“Not that I could learn,” Patsy again replied in the negative. “I questioned the janitor and several others. Not one of them had ever seen Todd in the building. So far as I could learn, chief, he never visited the Waldmere Chambers.”

“All the more reason, then, for suspecting that he was lured there that day only to be killed.”

“But I have learned one fact, chief,” Patsy added.

“What is that?”

“Todd had a suite here in the Wilton House for the past two years. About a month ago, however, he changed his quarters to the Studley. That is an apartment house in Dale Street.
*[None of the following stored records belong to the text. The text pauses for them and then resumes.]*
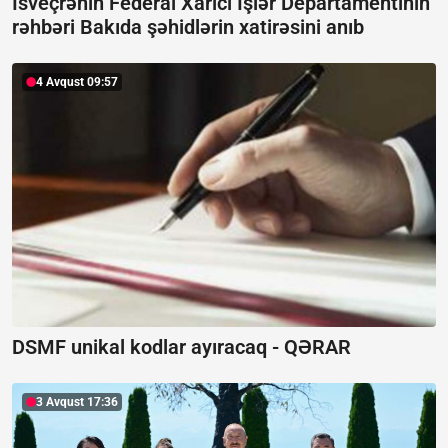
İsveçrənin Federal Xarici İşlər Departamentinin
rəhbəri Bakıda şəhidlərin xatirəsini anıb
4 Avqust 09:57
DSMF unikal kodlar ayıracaq -
QƏRAR
3 Avqust 17:36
His suite is on the second floor.”

“He may have had some secret motive for the change,” Carter said thoughtfully. “The hotel may have been too public a place for something in which he was secretly engaged. We must look into that. No investigation in his apartments has yet been made.”
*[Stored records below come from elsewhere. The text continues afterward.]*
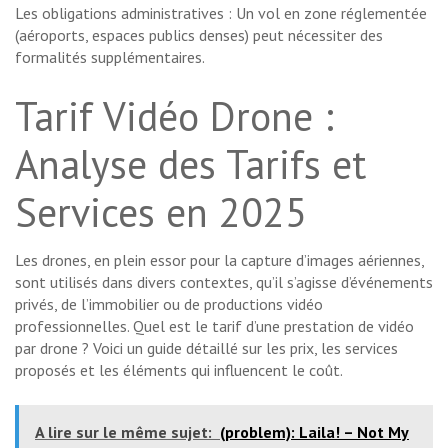
Les obligations administratives : Un vol en zone réglementée
(aéroports, espaces publics denses) peut nécessiter des
formalités supplémentaires.
Tarif Vidéo Drone :
Analyse des Tarifs et
Services en 2025
Les drones, en plein essor pour la capture d’images aériennes,
sont utilisés dans divers contextes, qu’il s’agisse d’événements
privés, de l’immobilier ou de productions vidéo
professionnelles. Quel est le tarif d’une prestation de vidéo
par drone ? Voici un guide détaillé sur les prix, les services
proposés et les éléments qui influencent le coût.
A lire sur le même sujet:
(problem): Laila! – Not My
“We had better make one, then,” Chick suggested.

“I was coming to that. You go there this evening and see what you can find. Search for letters, papers, or anything that might shed a ray of light on the case.”

“Leave it to me,” Chick nodded. “I’ll go through his suite with a fine-tooth comb.”

“Accomplish it secretly, however, if possible,” Carter quickly directed. “I don’t want our doings and designs suspected by the miscreants back of this knavery. I want to keep them in the dark as long as possible.”